(Text for analysis begins)

Note that a graphical representation of the pattern created
by aln2pattern can be found in the
file aln2pattern.eps. Postscript output can also be created
from any valid fragrep file using the
tool pattern2eps.
Searching for Matches
The pattern created above can be readily used to start a fragrep
seearch. Imagine, however, we want to search a genome that is
phylogenetically divergent from all the sequences that were given in
the alignment YRNA.aln. For this case, we can tune the
parameters for more fault tolerance, for instance by modifying the
first three lines to
2 matrices
0 0 M0:GGCUGGUCCGADGGYAGUGG 0.9 1
30 80 M1:YCCCACURCUKMACUUGACURGYCU 0.8 1
M0:GGCUGGUCCGADGGYAGUGG
|
We use this modified version of YRNA.pattern to start
a fragrep search, using option -q to avoid
reporting redundant matches:
fragrep -q YRNA.pattern X.fa
|
This query indeed yields the following match that can be processed
further to test for suitable RNA secondary structure, eventually
characteristic promoter sequences, or other evidience of a functional
ncRNA gene.
>X-fwd:pos780 weight=11.0799 p-value=1.54188e-05
TAGTGGTCCGATGGTAGTGGGTTATCAGAACTTATTAACATTAGTGTCACTAAAGAAGTCTTGATATACAACCCCCCACTGCTAAATTTGACTAGCT
>matchsequence
GG-UGGUCCGAWKGYAGUGG-----------------------------------------------------YCYCACURCUDMAYUUGACURGCU
|
References
Axel Mosig, Julian Chen, Peter F. Stadler,
Homology Search with Fragmented Nucleic Acid Sequence Patterns,
Proc. Worksh. Alg. Bioinf. (WABI), 2007.
fragrep Tutorial
Axel Mosig, PICB Shanghai

(Text for analysis ends)
(Dataset entries begins)

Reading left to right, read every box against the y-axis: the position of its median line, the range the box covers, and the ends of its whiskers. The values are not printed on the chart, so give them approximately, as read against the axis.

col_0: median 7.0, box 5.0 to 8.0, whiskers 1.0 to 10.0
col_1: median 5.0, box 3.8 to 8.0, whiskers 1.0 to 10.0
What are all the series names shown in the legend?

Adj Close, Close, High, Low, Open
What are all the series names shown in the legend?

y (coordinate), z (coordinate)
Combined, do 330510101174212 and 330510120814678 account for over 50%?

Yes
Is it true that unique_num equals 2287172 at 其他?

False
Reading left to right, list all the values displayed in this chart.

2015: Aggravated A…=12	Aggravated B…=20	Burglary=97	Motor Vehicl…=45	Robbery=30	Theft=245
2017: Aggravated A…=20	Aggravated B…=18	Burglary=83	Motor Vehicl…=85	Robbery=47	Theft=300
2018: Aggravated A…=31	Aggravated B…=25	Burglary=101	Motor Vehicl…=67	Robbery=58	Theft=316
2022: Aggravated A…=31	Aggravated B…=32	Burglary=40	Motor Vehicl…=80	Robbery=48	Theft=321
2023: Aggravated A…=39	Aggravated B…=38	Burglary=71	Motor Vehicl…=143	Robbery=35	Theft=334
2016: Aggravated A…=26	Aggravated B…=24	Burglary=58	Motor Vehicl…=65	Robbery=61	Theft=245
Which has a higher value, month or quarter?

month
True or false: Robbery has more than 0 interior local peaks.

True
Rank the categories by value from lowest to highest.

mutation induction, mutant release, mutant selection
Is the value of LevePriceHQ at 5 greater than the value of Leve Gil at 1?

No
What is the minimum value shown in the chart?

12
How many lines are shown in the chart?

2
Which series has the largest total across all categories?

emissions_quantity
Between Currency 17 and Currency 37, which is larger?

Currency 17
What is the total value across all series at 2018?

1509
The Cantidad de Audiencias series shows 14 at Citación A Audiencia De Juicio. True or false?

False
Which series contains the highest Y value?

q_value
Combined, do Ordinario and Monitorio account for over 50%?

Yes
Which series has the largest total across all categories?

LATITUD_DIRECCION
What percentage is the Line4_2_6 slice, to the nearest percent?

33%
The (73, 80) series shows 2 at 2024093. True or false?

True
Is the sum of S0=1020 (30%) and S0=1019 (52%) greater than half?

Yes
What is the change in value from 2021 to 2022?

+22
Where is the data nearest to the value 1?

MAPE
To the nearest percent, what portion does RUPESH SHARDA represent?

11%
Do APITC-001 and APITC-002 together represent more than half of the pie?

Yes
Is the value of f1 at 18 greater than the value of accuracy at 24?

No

(Dataset entries ends)

**Tasks:**
1 – In the fragrep tutorial, which option does the search use to avoid reporting redundant matches?
2 – Decide whether each statement agrees with the fragrep tutorial. Answer yes or no for each, and quote the words of the text that decide it.
(a) Postscript output can be made from any valid fragrep file with the tool pattern2eps.
(b) The fragrep search with the modified pattern is run on the file YRNA.aln.
(c) The match reported by the query has a p-value of 1.54188e-05.
3 – Write out the part of the fragrep tutorial that opens with the words containing "Note that a" and closes with "tool pattern2eps.".

**Your written answers:**
1 – The option -q.

2 –
(a) Yes: "Postscript output can also be created from any valid fragrep file using the tool pattern2eps."
(b) No: "fragrep -q YRNA.pattern X.fa"
(c) Yes: "p-value=1.54188e-05"

3 –
Note that a graphical representation of the pattern created
by aln2pattern can be found in the
file aln2pattern.eps. Postscript output can also be created
from any valid fragrep file using the
tool pattern2eps.